--- WORK TASK ---
Copy out the whole listing exactly as given. Skip the pictures.

--- GIVEN RECORDS ---
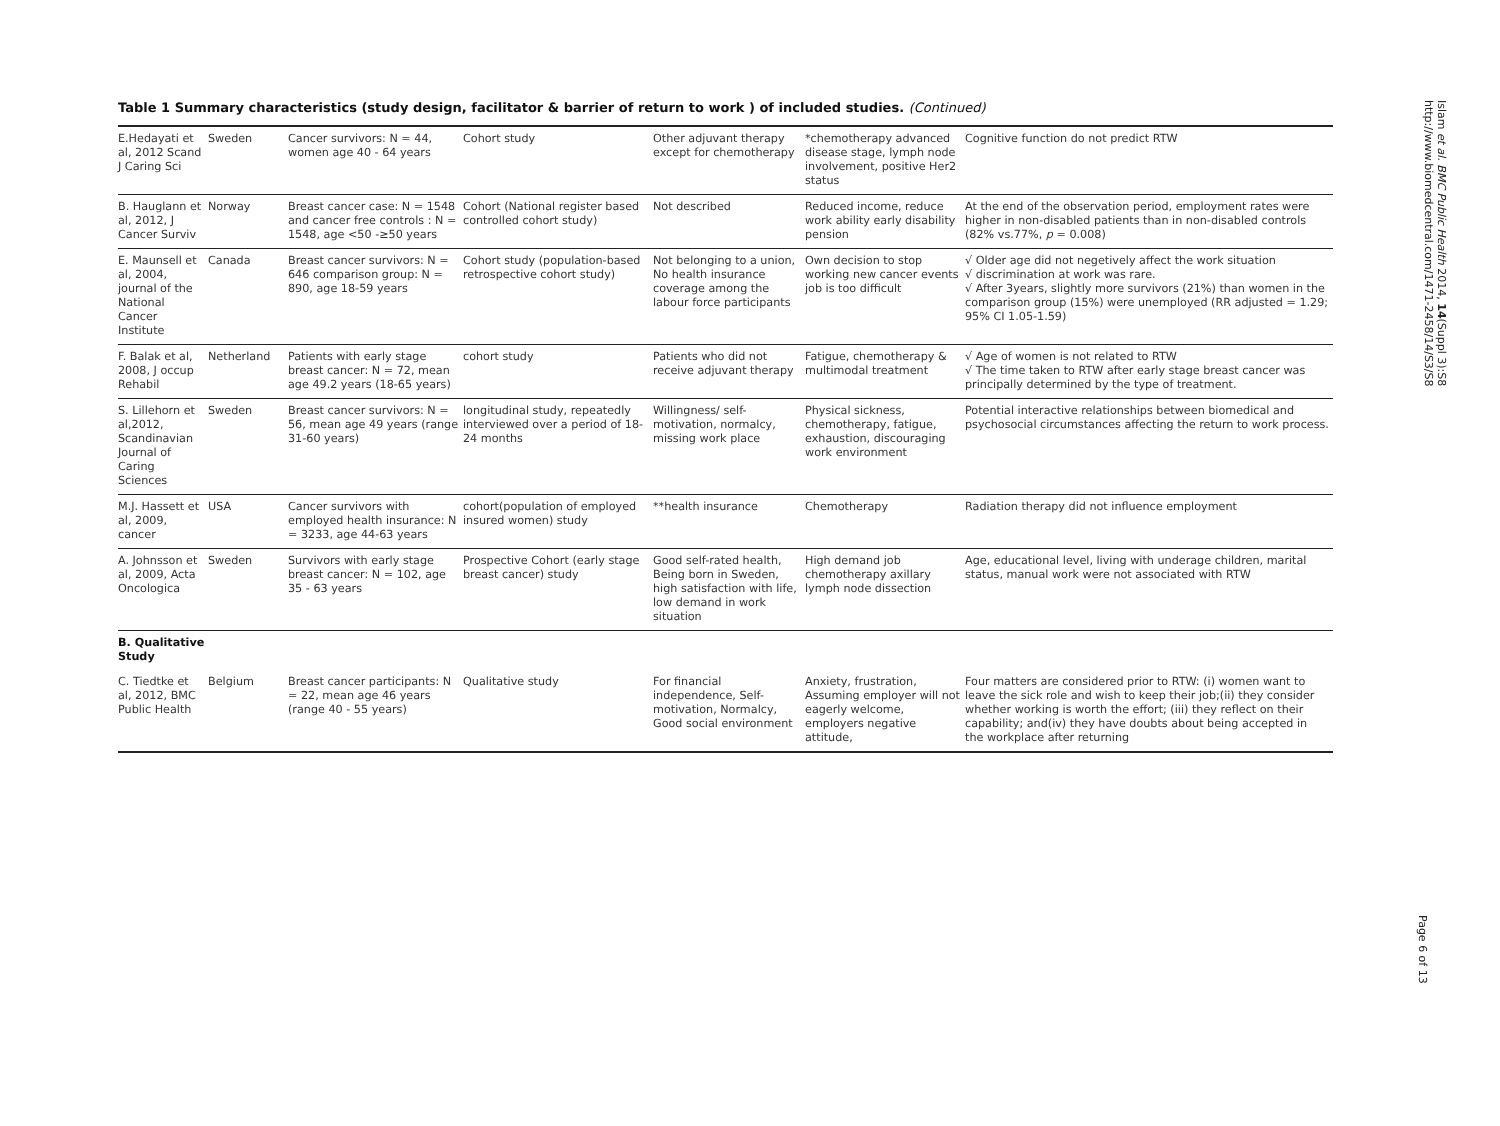Table 1 Summary characteristics (study design, facilitator & barrier of return to work ) of included studies. (Continued)
| E.Hedayati et al, 2012 Scand J Caring Sci | Sweden | Cancer survivors: N = 44, women age 40 - 64 years | Cohort study | Other adjuvant therapy except for chemotherapy | *chemotherapy advanced disease stage, lymph node involvement, positive Her2 status | Cognitive function do not predict RTW |
| B. Hauglann et al, 2012, J Cancer Surviv | Norway | Breast cancer case: N = 1548 and cancer free controls : N = 1548, age <50 -≥50 years | Cohort (National register based controlled cohort study) | Not described | Reduced income, reduce work ability early disability pension | At the end of the observation period, employment rates were higher in non-disabled patients than in non-disabled controls (82% vs.77%, p = 0.008) |
| E. Maunsell et al, 2004, journal of the National Cancer Institute | Canada | Breast cancer survivors: N = 646 comparison group: N = 890, age 18-59 years | Cohort study (population-based retrospective cohort study) | Not belonging to a union, No health insurance coverage among the labour force participants | Own decision to stop working new cancer events job is too difficult | √ Older age did not negetively affect the work situation √ discrimination at work was rare. √ After 3years, slightly more survivors (21%) than women in the comparison group (15%) were unemployed (RR adjusted = 1.29; 95% CI 1.05-1.59) |
| F. Balak et al, 2008, J occup Rehabil | Netherland | Patients with early stage breast cancer: N = 72, mean age 49.2 years (18-65 years) | cohort study | Patients who did not receive adjuvant therapy | Fatigue, chemotherapy & multimodal treatment | √ Age of women is not related to RTW √ The time taken to RTW after early stage breast cancer was principally determined by the type of treatment. |
| S. Lillehorn et al,2012, Scandinavian Journal of Caring Sciences | Sweden | Breast cancer survivors: N = 56, mean age 49 years (range 31-60 years) | longitudinal study, repeatedly interviewed over a period of 18-24 months | Willingness/ self-motivation, normalcy, missing work place | Physical sickness, chemotherapy, fatigue, exhaustion, discouraging work environment | Potential interactive relationships between biomedical and psychosocial circumstances affecting the return to work process. |
| M.J. Hassett et al, 2009, cancer | USA | Cancer survivors with employed health insurance: N = 3233, age 44-63 years | cohort(population of employed insured women) study | **health insurance | Chemotherapy | Radiation therapy did not influence employment |
| A. Johnsson et al, 2009, Acta Oncologica | Sweden | Survivors with early stage breast cancer: N = 102, age 35 - 63 years | Prospective Cohort (early stage breast cancer) study | Good self-rated health, Being born in Sweden, high satisfaction with life, low demand in work situation | High demand job chemotherapy axillary lymph node dissection | Age, educational level, living with underage children, marital status, manual work were not associated with RTW |
| B. Qualitative Study | | | | | | |
| C. Tiedtke et al, 2012, BMC Public Health | Belgium | Breast cancer participants: N = 22, mean age 46 years (range 40 - 55 years) | Qualitative study | For financial independence, Self-motivation, Normalcy, Good social environment | Anxiety, frustration, Assuming employer will not eagerly welcome, employers negative attitude, | Four matters are considered prior to RTW: (i) women want to leave the sick role and wish to keep their job;(ii) they consider whether working is worth the effort; (iii) they reflect on their capability; and(iv) they have doubts about being accepted in the workplace after returning |
Islam et al. BMC Public Health 2014, 14(Suppl 3):S8 http://www.biomedcentral.com/1471-2458/14/S3/S8
Page 6 of 13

--- EXERCISE SOLUTION ---
Table 1 Summary characteristics (study design, facilitator & barrier of return to work ) of included studies. (Continued)
| E.Hedayati et al, 2012 Scand J Caring Sci | Sweden | Cancer survivors: N = 44, women age 40 - 64 years | Cohort study | Other adjuvant therapy except for chemotherapy | *chemotherapy advanced disease stage, lymph node involvement, positive Her2 status | Cognitive function do not predict RTW |
| B. Hauglann et al, 2012, J Cancer Surviv | Norway | Breast cancer case: N = 1548 and cancer free controls : N = 1548, age <50 -≥50 years | Cohort (National register based controlled cohort study) | Not described | Reduced income, reduce work ability early disability pension | At the end of the observation period, employment rates were higher in non-disabled patients than in non-disabled controls (82% vs.77%, p = 0.008) |
| E. Maunsell et al, 2004, journal of the National Cancer Institute | Canada | Breast cancer survivors: N = 646 comparison group: N = 890, age 18-59 years | Cohort study (population-based retrospective cohort study) | Not belonging to a union, No health insurance coverage among the labour force participants | Own decision to stop working new cancer events job is too difficult | √ Older age did not negetively affect the work situation √ discrimination at work was rare. √ After 3years, slightly more survivors (21%) than women in the comparison group (15%) were unemployed (RR adjusted = 1.29; 95% CI 1.05-1.59) |
| F. Balak et al, 2008, J occup Rehabil | Netherland | Patients with early stage breast cancer: N = 72, mean age 49.2 years (18-65 years) | cohort study | Patients who did not receive adjuvant therapy | Fatigue, chemotherapy & multimodal treatment | √ Age of women is not related to RTW √ The time taken to RTW after early stage breast cancer was principally determined by the type of treatment. |
| S. Lillehorn et al,2012, Scandinavian Journal of Caring Sciences | Sweden | Breast cancer survivors: N = 56, mean age 49 years (range 31-60 years) | longitudinal study, repeatedly interviewed over a period of 18-24 months | Willingness/ self-motivation, normalcy, missing work place | Physical sickness, chemotherapy, fatigue, exhaustion, discouraging work environment | Potential interactive relationships between biomedical and psychosocial circumstances affecting the return to work process. |
| M.J. Hassett et al, 2009, cancer | USA | Cancer survivors with employed health insurance: N = 3233, age 44-63 years | cohort(population of employed insured women) study | **health insurance | Chemotherapy | Radiation therapy did not influence employment |
| A. Johnsson et al, 2009, Acta Oncologica | Sweden | Survivors with early stage breast cancer: N = 102, age 35 - 63 years | Prospective Cohort (early stage breast cancer) study | Good self-rated health, Being born in Sweden, high satisfaction with life, low demand in work situation | High demand job chemotherapy axillary lymph node dissection | Age, educational level, living with underage children, marital status, manual work were not associated with RTW |
| B. Qualitative Study | | | | | | |
| C. Tiedtke et al, 2012, BMC Public Health | Belgium | Breast cancer participants: N = 22, mean age 46 years (range 40 - 55 years) | Qualitative study | For financial independence, Self-motivation, Normalcy, Good social environment | Anxiety, frustration, Assuming employer will not eagerly welcome, employers negative attitude, | Four matters are considered prior to RTW: (i) women want to leave the sick role and wish to keep their job;(ii) they consider whether working is worth the effort; (iii) they reflect on their capability; and(iv) they have doubts about being accepted in the workplace after returning |
Islam et al. BMC Public Health 2014, 14(Suppl 3):S8 http://www.biomedcentral.com/1471-2458/14/S3/S8
Page 6 of 13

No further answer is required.